- Activity: What's needed is a word-for-word retyping of the entries below, pictures omitted.

- Exercise inputs:
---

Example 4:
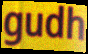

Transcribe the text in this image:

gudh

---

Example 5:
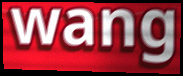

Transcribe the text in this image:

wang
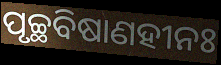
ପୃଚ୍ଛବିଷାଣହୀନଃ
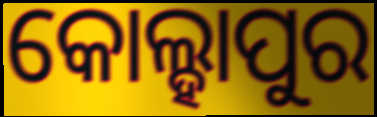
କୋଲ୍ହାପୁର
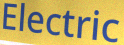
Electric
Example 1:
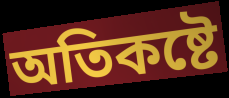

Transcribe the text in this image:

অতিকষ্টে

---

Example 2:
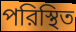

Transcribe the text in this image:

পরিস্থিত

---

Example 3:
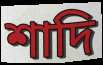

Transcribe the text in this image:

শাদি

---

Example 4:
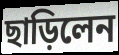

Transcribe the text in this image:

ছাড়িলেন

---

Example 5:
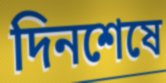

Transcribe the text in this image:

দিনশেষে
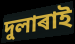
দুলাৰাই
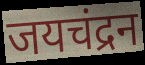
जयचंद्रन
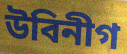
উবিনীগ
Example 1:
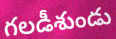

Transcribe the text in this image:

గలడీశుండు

- Response to this exercise:
---

Example 4:

Transcribe the text in this image:

gudh

---

Example 5:

Transcribe the text in this image:

wang
ପୃଚ୍ଛବିଷାଣହୀନଃ
କୋଲ୍ହାପୁର
Electric
Example 1:

Transcribe the text in this image:

অতিকষ্টে

---

Example 2:

Transcribe the text in this image:

পরিস্থিত

---

Example 3:

Transcribe the text in this image:

শাদি

---

Example 4:

Transcribe the text in this image:

ছাড়িলেন

---

Example 5:

Transcribe the text in this image:

দিনশেষে
দুলাৰাই
जयचंद्रन
উবিনীগ
Example 1:

Transcribe the text in this image:

గలడీశుండు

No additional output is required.